High Level Design

Game Overview
The objective is to navigate Pac-Man through a map, collecting all 260 pills and 4 megapills while avoiding the four enemy ghosts chasing him. The game begins upon pushing the start buttons. Pac-Man continues moving in the direction you press, assuming that direction is legal and does not try to push Pac-Man through a wall. For every pill collected earns the player 10 points. Megapills are worth 50 points. Upon eating a megapill, Pac-Man will become Mega Pac-Man for a short period of time and be able to eat ghosts. A player will lose a life if he comes in contact with a ghost while he is regular Pac-Man and the game will restart, minus the pills already collected. A player will only have two lives.

Game Design
Using the VICE Versatile Commodore Emulator v1.11 and Pac-Man by Atari (c) 1983, we ran Pac-Man and collected many screenshots which we then ran through MS Paint to determine sprite and map details at the pixel level. We then tried to emulate the behavior of the game as closely as possible. A screenshot and blown up sample are shown below.

Pac-Man runs off an Atmel AT90S8515 chip running at 8MHz with external memory. Two output pins are connected to a Digital-to-Analog Converter (DAC) to the composite video input of a television. Limited to 8Mhz, the microcontroller outputs a non-interlaced picture of 176 (W) x 200 (H) pixel resolution. Our MCU, memory, and memory latch are all mounted on an STK-200 development board which enabled a transparent hardware interface with the external memory.

This entire project was written in AT90S8515 assembly (yes, our programmer was quite insane when he thought to do this) for speed and greater control execution time. Our program's video generation code is simply a very tightly optimized AT90S8515 assembly version of Professor Land's optimized Mega32 video code available here. All tasks are performed within the one interrupt routine that generates a sync pulse at regular intervals. Lines that are not being used to blast registers to the screen are used instead to update the game state with the various subroutines. Care must be taken to divide work up between lines so that the sync generator is able to produce its signal at the required times. For smooth, un-interlaced playback, sprite placement is updated a maximum of every other field (i.e. every frame) which gives us an effective refresh rate of 30 frames per second.

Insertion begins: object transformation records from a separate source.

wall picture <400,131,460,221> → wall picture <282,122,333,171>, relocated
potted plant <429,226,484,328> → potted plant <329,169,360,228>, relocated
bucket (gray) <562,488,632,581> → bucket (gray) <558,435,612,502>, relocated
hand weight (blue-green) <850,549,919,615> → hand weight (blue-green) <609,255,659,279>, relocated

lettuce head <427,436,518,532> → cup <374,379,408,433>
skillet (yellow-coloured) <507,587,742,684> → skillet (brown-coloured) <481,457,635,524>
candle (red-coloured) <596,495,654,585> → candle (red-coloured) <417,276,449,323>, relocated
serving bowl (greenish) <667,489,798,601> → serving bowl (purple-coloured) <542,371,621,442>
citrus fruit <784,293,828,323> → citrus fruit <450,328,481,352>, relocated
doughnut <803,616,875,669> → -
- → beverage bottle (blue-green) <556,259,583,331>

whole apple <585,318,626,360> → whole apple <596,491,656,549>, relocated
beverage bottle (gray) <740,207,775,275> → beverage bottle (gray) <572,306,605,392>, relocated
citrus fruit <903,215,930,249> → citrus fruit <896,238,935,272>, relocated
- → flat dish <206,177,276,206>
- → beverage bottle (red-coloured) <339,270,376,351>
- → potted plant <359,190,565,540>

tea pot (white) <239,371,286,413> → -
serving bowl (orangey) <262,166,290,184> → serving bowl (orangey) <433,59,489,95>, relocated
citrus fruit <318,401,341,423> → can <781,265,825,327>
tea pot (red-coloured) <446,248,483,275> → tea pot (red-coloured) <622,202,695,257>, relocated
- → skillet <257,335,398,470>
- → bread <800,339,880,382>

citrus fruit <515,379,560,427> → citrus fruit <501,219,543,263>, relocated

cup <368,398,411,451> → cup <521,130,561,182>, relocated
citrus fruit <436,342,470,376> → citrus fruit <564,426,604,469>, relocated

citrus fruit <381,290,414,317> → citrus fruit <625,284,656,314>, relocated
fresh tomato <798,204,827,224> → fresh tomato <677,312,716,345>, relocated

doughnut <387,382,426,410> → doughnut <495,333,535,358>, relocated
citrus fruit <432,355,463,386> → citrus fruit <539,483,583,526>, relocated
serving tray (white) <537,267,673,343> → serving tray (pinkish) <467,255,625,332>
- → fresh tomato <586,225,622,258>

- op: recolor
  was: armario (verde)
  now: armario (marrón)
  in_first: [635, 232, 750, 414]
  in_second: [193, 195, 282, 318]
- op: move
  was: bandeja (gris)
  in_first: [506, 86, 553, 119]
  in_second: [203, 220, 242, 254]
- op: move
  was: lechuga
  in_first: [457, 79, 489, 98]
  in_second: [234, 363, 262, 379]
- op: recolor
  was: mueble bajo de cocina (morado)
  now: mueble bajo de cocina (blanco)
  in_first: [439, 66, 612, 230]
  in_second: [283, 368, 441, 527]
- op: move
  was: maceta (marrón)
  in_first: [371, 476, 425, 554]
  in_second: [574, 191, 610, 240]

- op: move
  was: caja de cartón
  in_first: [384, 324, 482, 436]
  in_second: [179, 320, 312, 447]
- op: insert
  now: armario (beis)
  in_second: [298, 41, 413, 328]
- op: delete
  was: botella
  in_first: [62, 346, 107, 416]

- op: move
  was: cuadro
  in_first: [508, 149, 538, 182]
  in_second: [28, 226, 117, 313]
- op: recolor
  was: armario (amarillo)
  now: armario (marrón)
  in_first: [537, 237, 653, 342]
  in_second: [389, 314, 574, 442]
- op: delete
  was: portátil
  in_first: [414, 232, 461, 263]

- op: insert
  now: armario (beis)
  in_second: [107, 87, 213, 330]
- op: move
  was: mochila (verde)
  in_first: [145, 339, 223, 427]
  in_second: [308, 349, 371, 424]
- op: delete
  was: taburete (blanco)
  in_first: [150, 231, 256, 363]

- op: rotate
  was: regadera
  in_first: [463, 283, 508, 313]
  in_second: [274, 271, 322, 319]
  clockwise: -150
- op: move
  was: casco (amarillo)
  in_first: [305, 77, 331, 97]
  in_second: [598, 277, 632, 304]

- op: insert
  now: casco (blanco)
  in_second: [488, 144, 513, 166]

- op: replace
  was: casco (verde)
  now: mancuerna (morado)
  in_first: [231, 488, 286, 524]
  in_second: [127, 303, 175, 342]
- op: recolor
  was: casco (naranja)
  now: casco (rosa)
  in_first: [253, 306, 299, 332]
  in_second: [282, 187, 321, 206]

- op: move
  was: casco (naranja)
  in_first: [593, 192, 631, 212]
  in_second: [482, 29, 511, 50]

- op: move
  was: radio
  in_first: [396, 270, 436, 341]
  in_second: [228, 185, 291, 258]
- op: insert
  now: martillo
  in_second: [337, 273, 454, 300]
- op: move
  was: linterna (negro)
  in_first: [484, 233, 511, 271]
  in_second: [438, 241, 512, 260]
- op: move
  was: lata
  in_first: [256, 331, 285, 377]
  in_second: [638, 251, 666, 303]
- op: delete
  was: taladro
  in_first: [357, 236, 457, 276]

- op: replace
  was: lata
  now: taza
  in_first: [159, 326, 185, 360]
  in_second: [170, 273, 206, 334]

With the map and pills and positions of Pac-Man and the ghosts, we needed external memory. At the time of our project conception, the AT90S8515 was the only chip available from Atmel that would support external ram natively. We needed built-in support of ram and since the faster ATMEGA8515 and ATMEGA162 chips were unavailable until just the weekend before this project was due, we had to go with the AT90S8515 and its 8Mhz speed limit. Using the either the Mega8515 or Mega162, we would have been able to generate a much tighter raster horizontally, outputting at least 256 pixels across (32 registers) and possibly using interlaced code to provide 400 pixels down.

Due to limitations on the number of available pins because of external ram interfacing, we initially had to use the push buttons provided by the STK-200 as our directional buttons instead of implementing a game controller. Later on we moved the buttons offboard to a more intuitive directional configuration.